The Evolution of a Sport
By the 12th century, the practice of baiting — releasing fighting dogs into the ring with chained bulls and bears — had grown in popularity in England. For several centuries, baiting was considered a respectable form of entertainment among the English nobility. The practice, during which the dogs scratched and bit the bulls, was also used to tenderize meat for consumption. But by the early 19th century, the increasing scarcity and rising cost of bulls and bears, as well as growing concern about the issue of animal cruelty, damped the appeal of the sport. In 1835, the British Parliament outlawed all baiting activities. Following the law's passage, dog-on-dog combat emerged as the cheaper, legal alternative to baiting. Fighting dogs were crossbred with other breeds to create a fast, agile and vicious animal capable of brawling for hours at a time.
Dog Fighting Around the World
Fighting dogs were imported to the United States shortly before the Civil War and were crossbred in hopes of creating the ultimate fierce canine fighter: the American Pit Bull Terrier. Dogfighting quickly became a popular spectator and betting sport in the U.S. and parts of Europe, Asia and Latin America. But concern about the humaneness of dogfighting grew, and by the 1860s, most states had outlawed the sport. Nonetheless, it continued to flourish into the 20th century, with widespread support from the general public and police officials.

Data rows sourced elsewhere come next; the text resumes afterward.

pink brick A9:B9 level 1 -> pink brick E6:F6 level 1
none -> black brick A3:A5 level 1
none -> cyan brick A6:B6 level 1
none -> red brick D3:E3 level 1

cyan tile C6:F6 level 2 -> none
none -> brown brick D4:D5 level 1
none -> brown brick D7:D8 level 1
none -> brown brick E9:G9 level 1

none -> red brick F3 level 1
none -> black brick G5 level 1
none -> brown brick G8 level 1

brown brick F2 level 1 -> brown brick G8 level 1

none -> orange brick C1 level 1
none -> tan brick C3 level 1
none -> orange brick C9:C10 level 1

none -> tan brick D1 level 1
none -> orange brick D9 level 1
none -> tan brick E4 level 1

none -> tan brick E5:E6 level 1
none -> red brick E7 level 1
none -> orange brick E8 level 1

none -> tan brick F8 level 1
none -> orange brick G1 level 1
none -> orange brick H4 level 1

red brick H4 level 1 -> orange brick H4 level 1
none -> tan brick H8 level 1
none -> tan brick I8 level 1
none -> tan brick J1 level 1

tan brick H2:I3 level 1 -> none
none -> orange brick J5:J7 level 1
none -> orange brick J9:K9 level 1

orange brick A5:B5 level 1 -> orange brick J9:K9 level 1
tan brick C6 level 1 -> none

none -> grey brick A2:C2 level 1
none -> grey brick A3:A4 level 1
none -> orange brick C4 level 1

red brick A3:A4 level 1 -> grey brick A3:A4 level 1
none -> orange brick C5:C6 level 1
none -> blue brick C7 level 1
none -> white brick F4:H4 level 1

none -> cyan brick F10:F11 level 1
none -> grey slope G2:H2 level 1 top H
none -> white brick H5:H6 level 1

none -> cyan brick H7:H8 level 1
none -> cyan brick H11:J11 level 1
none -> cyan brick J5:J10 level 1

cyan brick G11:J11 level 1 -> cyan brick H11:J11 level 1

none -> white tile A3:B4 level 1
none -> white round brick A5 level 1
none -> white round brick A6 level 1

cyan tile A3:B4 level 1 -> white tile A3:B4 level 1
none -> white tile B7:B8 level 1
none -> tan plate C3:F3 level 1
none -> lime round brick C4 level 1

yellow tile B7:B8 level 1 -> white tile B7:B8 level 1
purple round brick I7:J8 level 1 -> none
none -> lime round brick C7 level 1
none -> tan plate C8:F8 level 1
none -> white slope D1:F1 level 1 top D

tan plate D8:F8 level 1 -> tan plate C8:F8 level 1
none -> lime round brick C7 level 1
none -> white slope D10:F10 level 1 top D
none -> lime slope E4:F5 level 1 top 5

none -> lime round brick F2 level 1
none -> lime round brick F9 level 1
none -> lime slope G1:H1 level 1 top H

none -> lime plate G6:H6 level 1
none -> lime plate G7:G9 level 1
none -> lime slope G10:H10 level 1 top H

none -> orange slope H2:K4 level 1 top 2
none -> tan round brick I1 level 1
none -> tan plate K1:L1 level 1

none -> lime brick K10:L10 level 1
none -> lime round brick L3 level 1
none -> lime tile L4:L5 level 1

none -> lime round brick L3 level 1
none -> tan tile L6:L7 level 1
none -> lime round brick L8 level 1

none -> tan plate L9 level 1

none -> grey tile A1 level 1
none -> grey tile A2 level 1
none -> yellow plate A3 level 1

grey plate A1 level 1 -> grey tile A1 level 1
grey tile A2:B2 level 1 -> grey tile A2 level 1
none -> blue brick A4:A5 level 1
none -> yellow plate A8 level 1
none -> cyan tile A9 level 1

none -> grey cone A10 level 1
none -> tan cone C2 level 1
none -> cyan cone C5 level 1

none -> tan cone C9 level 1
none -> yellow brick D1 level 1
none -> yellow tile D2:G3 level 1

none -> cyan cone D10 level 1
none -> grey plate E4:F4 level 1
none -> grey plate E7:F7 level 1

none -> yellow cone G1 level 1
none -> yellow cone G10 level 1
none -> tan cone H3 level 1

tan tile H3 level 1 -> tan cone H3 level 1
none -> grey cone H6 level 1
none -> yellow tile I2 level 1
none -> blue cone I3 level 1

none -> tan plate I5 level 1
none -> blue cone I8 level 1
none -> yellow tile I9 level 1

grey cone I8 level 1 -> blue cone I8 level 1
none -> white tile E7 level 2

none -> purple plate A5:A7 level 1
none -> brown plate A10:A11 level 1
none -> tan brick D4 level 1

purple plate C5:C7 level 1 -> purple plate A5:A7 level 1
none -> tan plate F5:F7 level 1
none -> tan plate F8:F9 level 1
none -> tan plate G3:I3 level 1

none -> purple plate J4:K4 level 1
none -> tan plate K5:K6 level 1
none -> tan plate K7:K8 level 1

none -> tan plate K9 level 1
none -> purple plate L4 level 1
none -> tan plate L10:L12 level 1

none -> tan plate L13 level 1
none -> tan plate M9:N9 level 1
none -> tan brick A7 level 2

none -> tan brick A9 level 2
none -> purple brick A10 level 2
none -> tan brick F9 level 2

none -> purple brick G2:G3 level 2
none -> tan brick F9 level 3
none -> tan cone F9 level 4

Though legal in Japan and parts of Russia, dogfighting has been outlawed in most of the world. Still, it remains popular. Legal or not, dog fights are held openly in parts of Latin America, Pakistan and Eastern Europe, and clandestinely in the U.S. and the United Kingdom. Wayne Pacelle, president of the Humane Society of the United States, estimates that at least 40,000 people are involved in the industry domestically. He calls today's dogfighting the modern-day equivalent of the ancient Roman Colosseum battles.
In Afghanistan, too, the dogfighting industry has seen a resurgence, after virtually disappearing under the Taliban, who outlawed the sport to prevent betting – which is not permitted in Islam. Animal cruelty arguments don't carry much weight in Afghanistan, where dogfighting is a big business and a source of income for the owners of champion dogs.
Rescuing Fighting Dogs
The industry is also booming in the U.S., concentrated in urban areas and the rural South. Nationally, about 30 percent of all dogs in animal shelters are pit bulls, the breed used for dogfighting; in some areas, that figure can climb to 60 percent.
Not all rescued pit bulls are involved in the practice, but John Goodwin of the Human Society of the U.S. says that many bear the hallmarks of the industry: a fight-crazy disposition and the scars to prove it.
Rescued dogs are kept at animal shelters until a judge makes a determination on the dog's fate. Because fight dogs have been bred to attack and kill other dogs, almost all of them are euthanized. There are no definitive figures on how many fight dogs are rescued in the U.S. annually, but Goodwin says that about 4 million dogs in shelters are euthanized each year.